NEWS

Prihatin Pekerja Tambang, Media Asing Menyindir Bangka Budak Timah

Lensabangkabelitung.com, Pangkalpinang – Kondisi pertambangan timah di Pulau Bangka mendapat sorotan global. Media asal Perancis, France 24, membuat liputan eksklusif dan ‘memotret’ dari dekat teknik untuk mendapatkan bijih-bijih timah. Judul yang diberikannya pun terasa seram: Penambang Timah Indonesia yang Menjadi Budak Raksasa Komputer dan Telepon Dunia. Indonesia’s tin miners who slave away for the world’s computer and phone giants. Adapun di kanal Youtube, mereka memberi judul Bangka, The Tin Slaves. Alias Bangka, Budak Timah.

Liputannya diawali dengan penampakan lanskap dengan tanah yang retak-retak bekas lumpur tambang yang sudah mengering, yang digambarkannya sebagai serupa pemandangan di planet Mars.

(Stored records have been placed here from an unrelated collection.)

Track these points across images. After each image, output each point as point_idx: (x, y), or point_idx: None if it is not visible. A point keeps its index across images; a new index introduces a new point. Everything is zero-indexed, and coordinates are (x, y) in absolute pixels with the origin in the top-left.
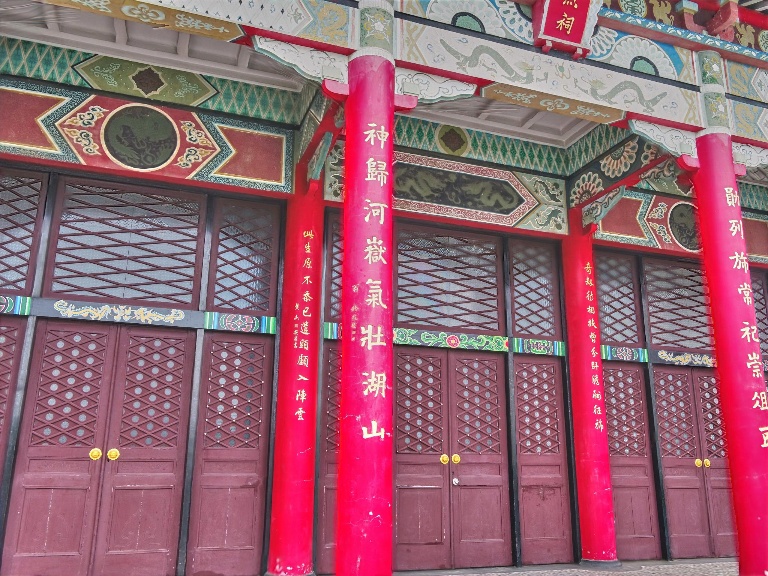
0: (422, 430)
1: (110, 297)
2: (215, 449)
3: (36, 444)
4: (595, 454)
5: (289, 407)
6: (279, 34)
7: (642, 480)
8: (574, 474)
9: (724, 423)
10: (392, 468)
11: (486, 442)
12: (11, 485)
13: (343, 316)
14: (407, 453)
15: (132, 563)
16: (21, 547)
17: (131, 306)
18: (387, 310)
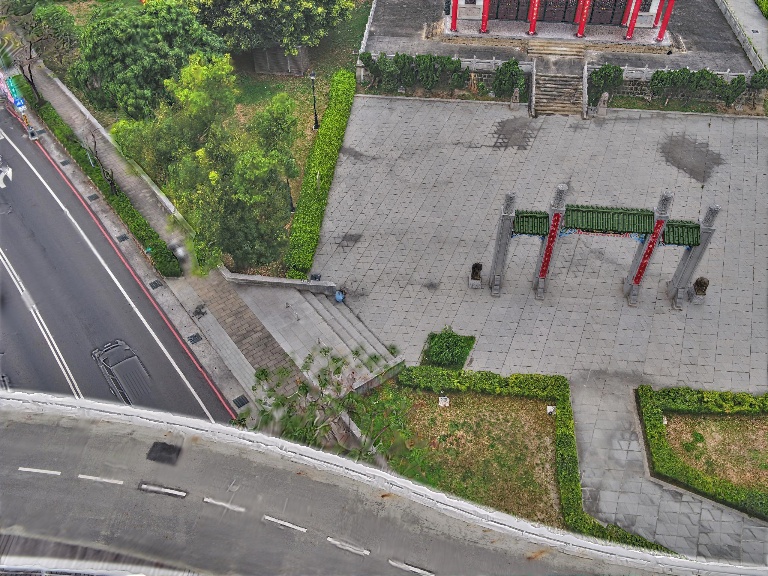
0: (552, 2)
1: None
2: (522, 4)
3: (501, 3)
4: (579, 8)
5: (532, 0)
6: None
7: (590, 11)
8: (576, 10)
9: (611, 2)
10: (546, 7)
11: (562, 4)
12: None
13: (533, 6)
14: (549, 5)
15: (511, 17)
16: (499, 14)
17: None
18: None
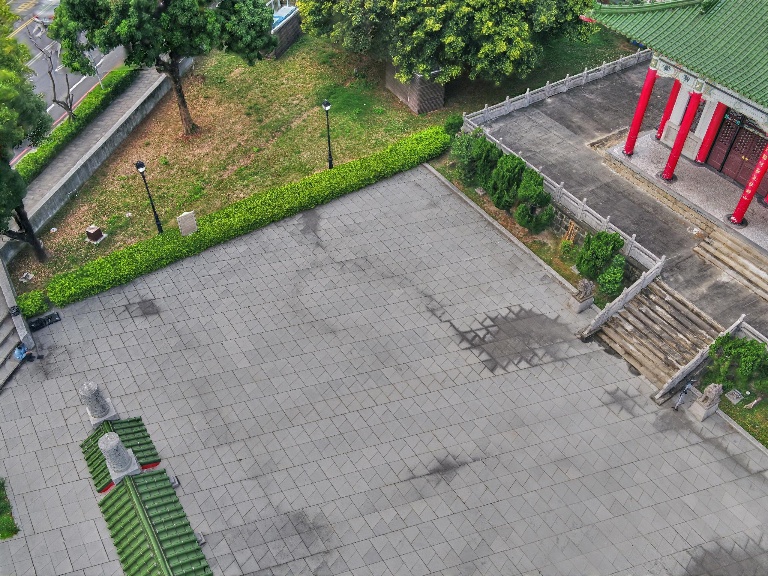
0: None
1: (756, 127)
2: None
3: (734, 150)
4: None
5: None
6: (759, 122)
7: None
8: None
9: None
10: None
11: None
12: (728, 156)
13: None
14: None
15: (743, 181)
16: None
17: (759, 131)
18: (756, 181)
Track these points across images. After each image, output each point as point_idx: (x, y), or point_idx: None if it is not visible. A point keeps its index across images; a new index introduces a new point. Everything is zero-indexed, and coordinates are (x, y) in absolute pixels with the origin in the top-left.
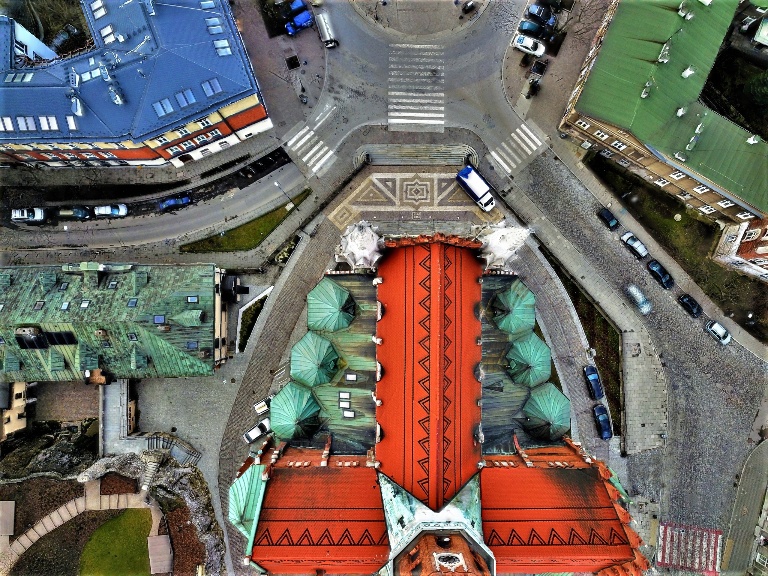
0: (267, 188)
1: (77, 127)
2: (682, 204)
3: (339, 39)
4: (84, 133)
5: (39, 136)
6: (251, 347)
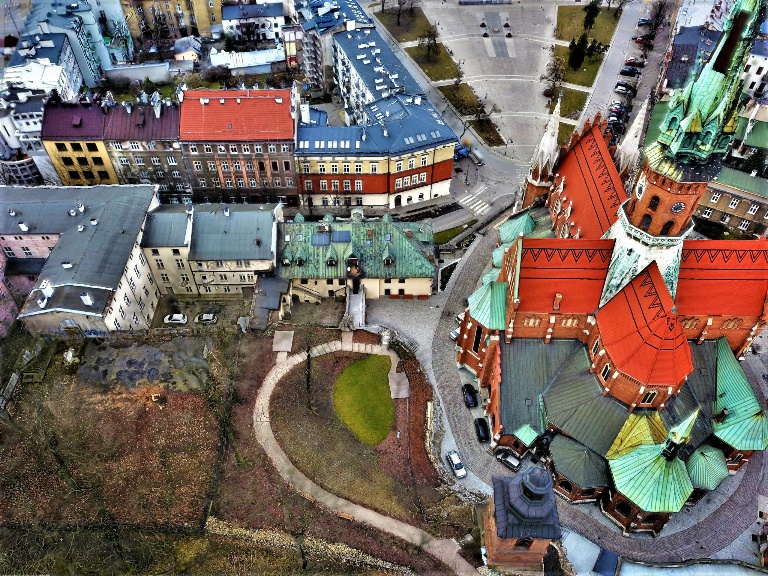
0: (449, 219)
1: (360, 147)
2: (726, 228)
3: (484, 162)
4: (363, 150)
5: (337, 151)
6: (449, 288)
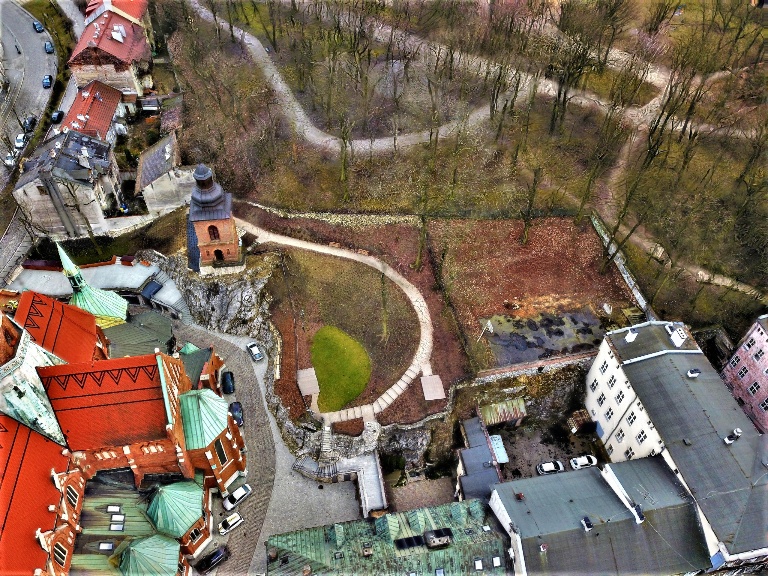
0: None
1: None
2: None
3: None
4: None
5: None
6: None
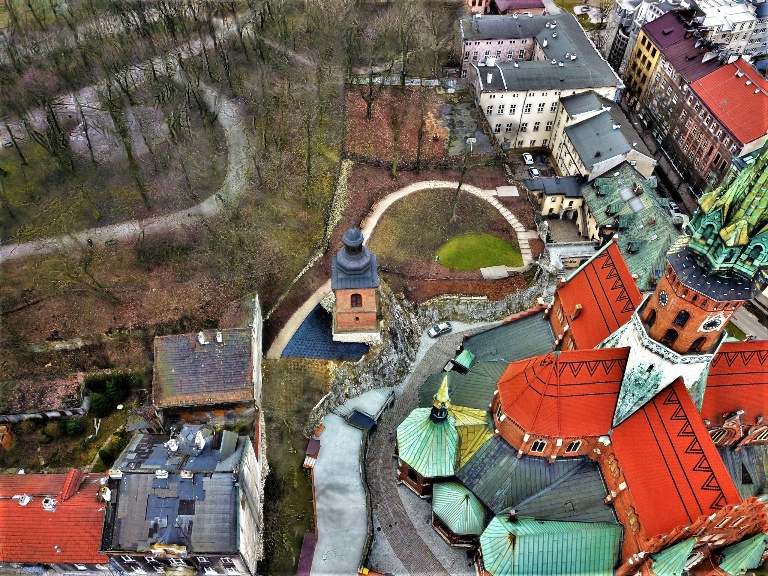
0: None
1: None
2: None
3: None
4: None
5: None
6: None
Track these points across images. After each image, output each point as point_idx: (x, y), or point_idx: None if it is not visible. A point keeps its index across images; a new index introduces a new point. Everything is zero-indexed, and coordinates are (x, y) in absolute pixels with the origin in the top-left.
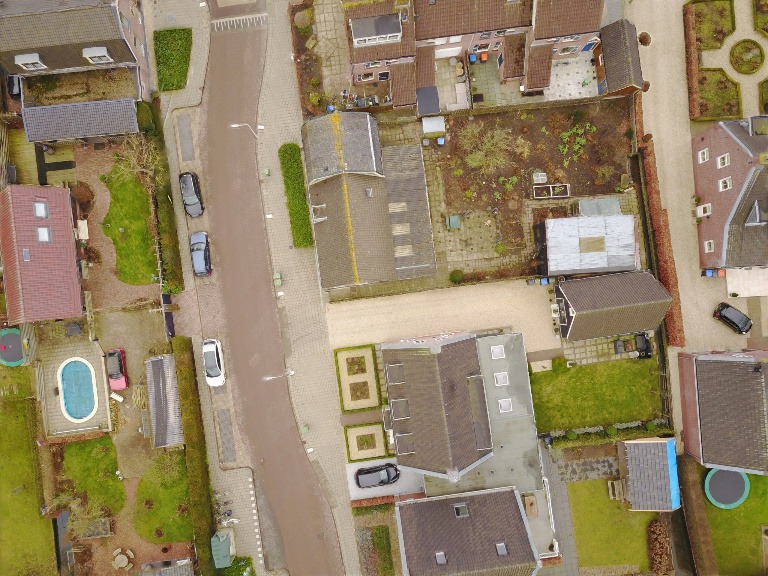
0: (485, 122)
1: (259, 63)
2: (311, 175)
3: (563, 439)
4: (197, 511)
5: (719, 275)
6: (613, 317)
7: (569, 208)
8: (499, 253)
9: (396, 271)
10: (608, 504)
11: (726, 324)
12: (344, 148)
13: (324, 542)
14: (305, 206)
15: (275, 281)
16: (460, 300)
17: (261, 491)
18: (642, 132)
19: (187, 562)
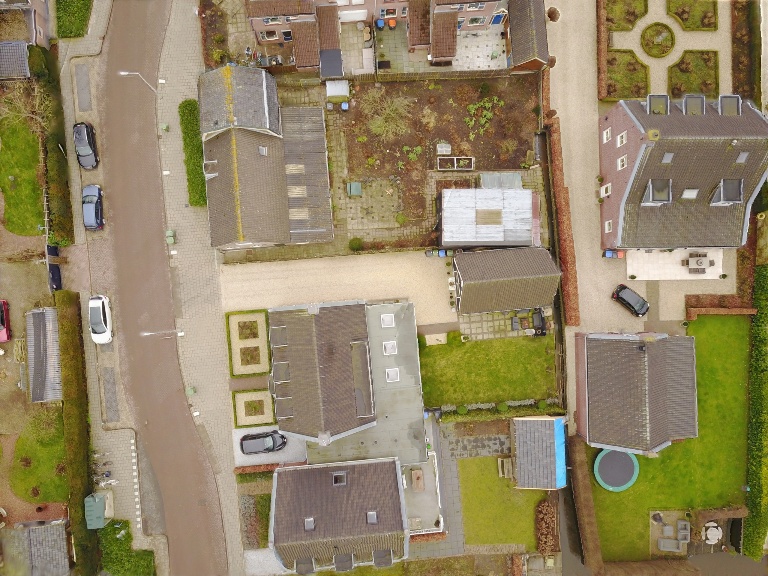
0: (392, 90)
1: (164, 16)
2: (202, 129)
3: (453, 414)
4: (72, 470)
5: (618, 256)
6: (502, 289)
7: (473, 182)
8: (400, 223)
9: (290, 234)
10: (497, 482)
11: (623, 306)
12: (235, 102)
13: (205, 508)
14: (202, 164)
15: (167, 238)
16: (358, 269)
17: (143, 454)
18: (548, 109)
19: (59, 522)
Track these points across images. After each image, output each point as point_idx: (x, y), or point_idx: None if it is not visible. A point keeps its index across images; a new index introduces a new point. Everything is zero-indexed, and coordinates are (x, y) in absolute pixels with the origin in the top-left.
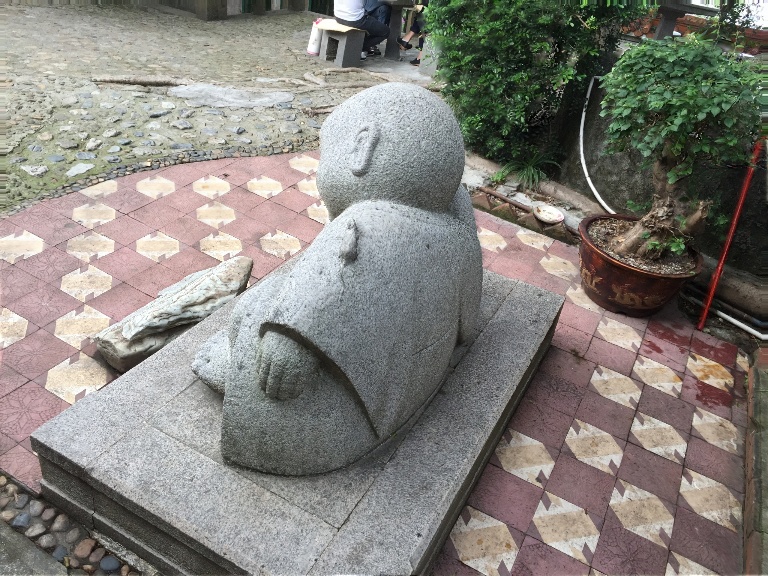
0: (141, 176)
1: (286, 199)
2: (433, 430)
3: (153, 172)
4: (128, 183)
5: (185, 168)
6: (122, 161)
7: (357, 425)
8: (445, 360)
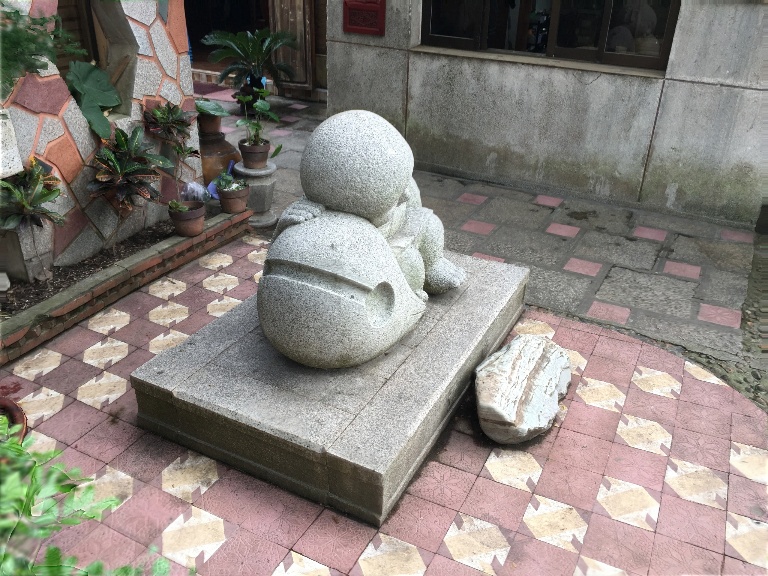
0: None
1: None
2: None
3: None
4: None
5: None
6: None
7: None
8: None
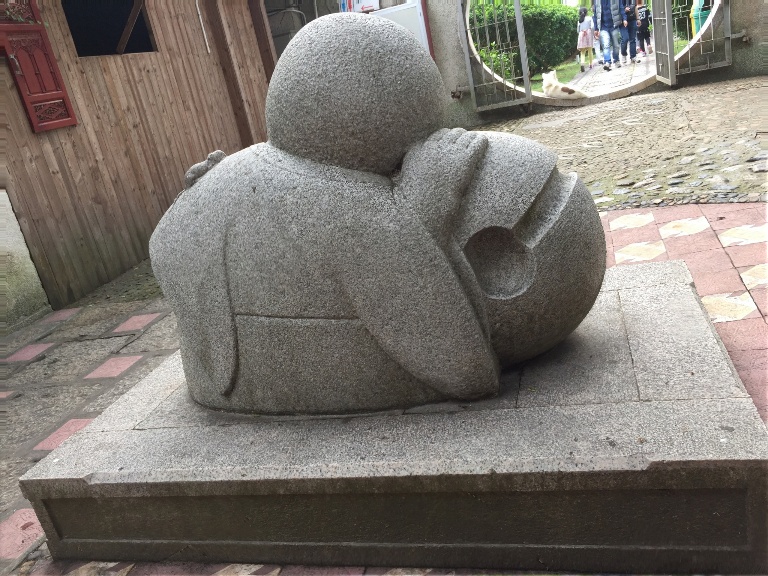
0: (635, 211)
1: (748, 251)
2: (274, 434)
3: (652, 209)
4: (614, 215)
5: (690, 208)
6: (641, 197)
7: (199, 362)
8: (327, 366)
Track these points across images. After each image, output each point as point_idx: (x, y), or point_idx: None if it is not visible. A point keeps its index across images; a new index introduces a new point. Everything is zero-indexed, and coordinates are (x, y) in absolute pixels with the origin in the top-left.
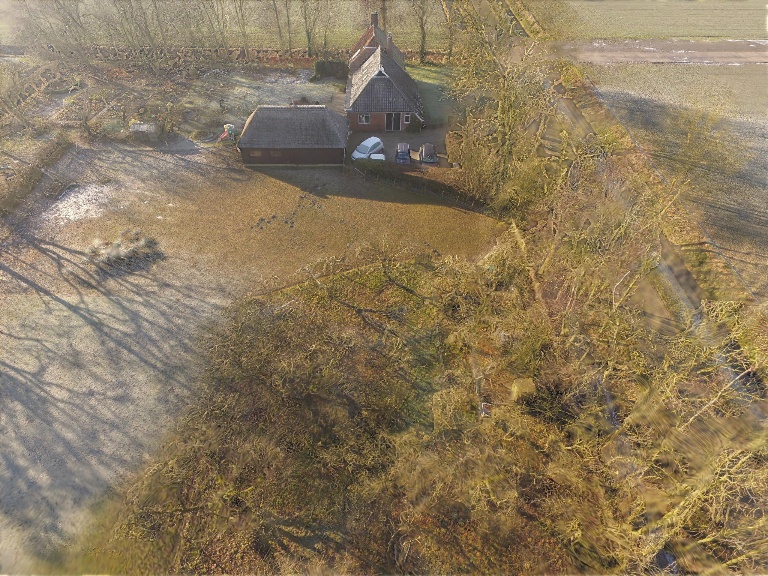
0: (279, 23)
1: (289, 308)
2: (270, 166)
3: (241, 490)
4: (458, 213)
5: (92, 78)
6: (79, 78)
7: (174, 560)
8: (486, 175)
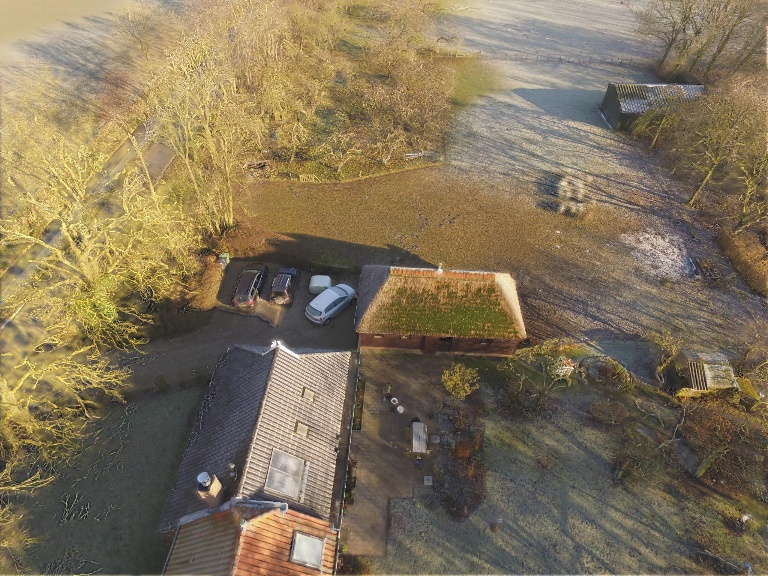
0: None
1: (404, 111)
2: None
3: None
4: None
5: None
6: None
7: None
8: None
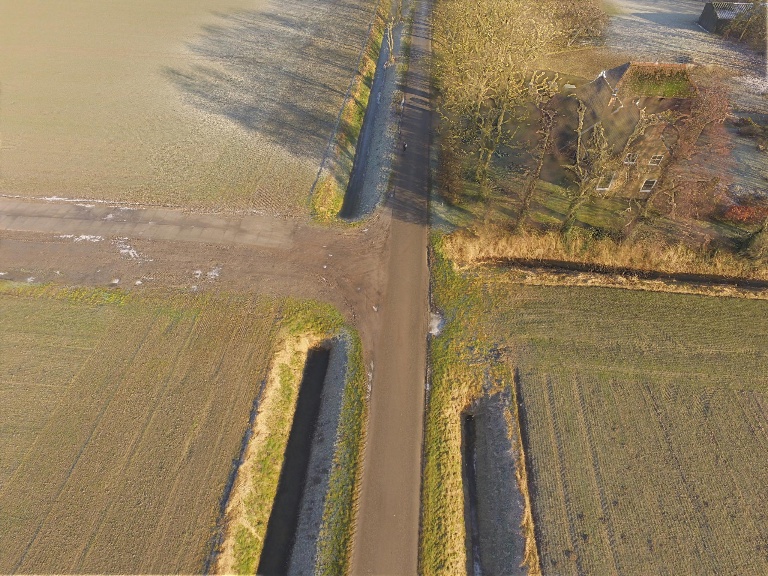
0: None
1: None
2: None
3: None
4: None
5: None
6: None
7: None
8: None
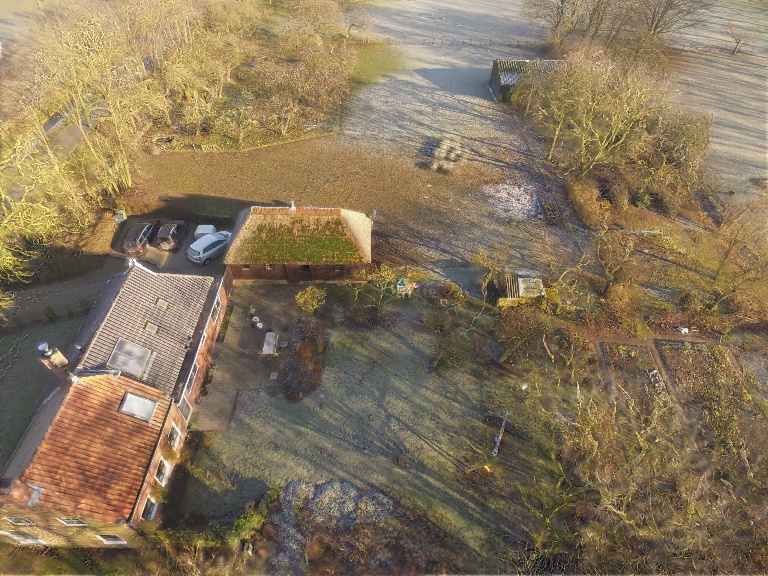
0: None
1: (300, 87)
2: None
3: None
4: None
5: None
6: None
7: None
8: None
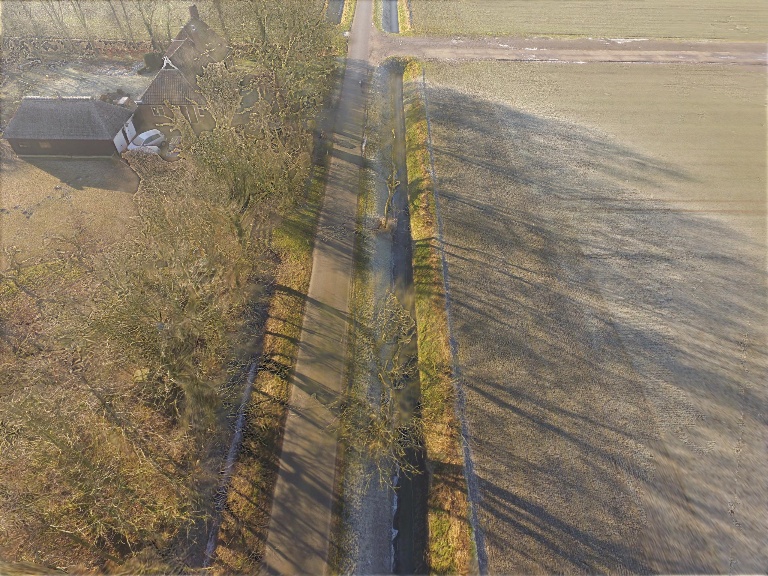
0: (116, 14)
1: None
2: (44, 157)
3: None
4: None
5: None
6: None
7: None
8: None
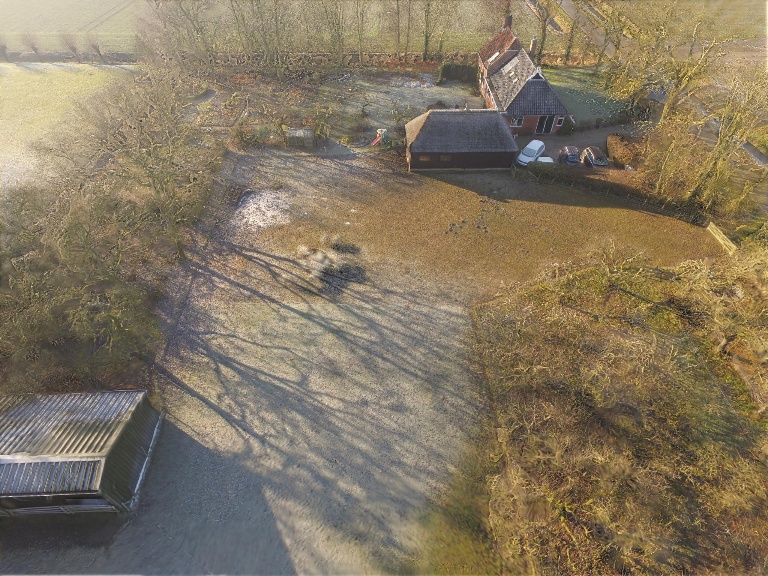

Dalam liputan berdurasi 17 menit 46 detik itu, France 24 menceritakan para pekerja tambang menggali tanpa lelah di hadapan tambang besar. Pekerja mencari timah, logam senilai emas untuk mereka. Pulau Bangka memasok seperempat dari produksi timah global, bahkan ‘memberi makan’ kebutuhan komputer dan ponsel raksasa.

Bangka yang dulunya adalah pulau yang indah, tetapi saat ini sudah dirusak oleh pertambangan, telah ‘dibopengi’ dengan lubang-lubang besar di permukaan tanahnya. Perusahaan-perusahaan tambang mempekerjakan ribuan penambang ilegal yang mempertaruhkan nyawa mereka demi harapan keberuntungan membawa hasil bijih-bijih timah. Ini sekaligus menjadi sebuah bencana lingkungan.

Mark Owen yang bersama rekannya Arnaud Guiguitant membawakan acara itu, menyebut dengan jelas kalau pekerja tambang timah bekerja dalam lingkungan kerja yang menyulitkan posisi para pekerja tersebut. “Perusahaan-perusahaan besar lebih suka membeli dari penambang ilegal ini sehingga mereka memiliki lebih sedikit biaya pengeluaran untuk karyawan,” kata mereka, dalam video yang ditonton Lensabangkabelitung, pada Sabtu, 7 Maret 2020.

Dalam liputannya, tim France 24 menjumpai Sofyan. Seorang sopir yang banting setir menjadi pekerja tambang inkonvensional. Setiap hari Sofyan turun ke tempat kerjanya sedalam lima belas meter. Dia mesti rela menghabiskan waktunya delapan jam setiap hari dalam posisi setengah badan terendam lumpur, berkubang di dalam lubang camui. Dia bekerja tanpa perlindungan pengamanan diri, sewaktu-waktu pasir bisa saja longsor untuk menenggelamkannya. Pekerjaan ber-TI seperti ini telah dilakoni Sofyan selama tujuh tahun.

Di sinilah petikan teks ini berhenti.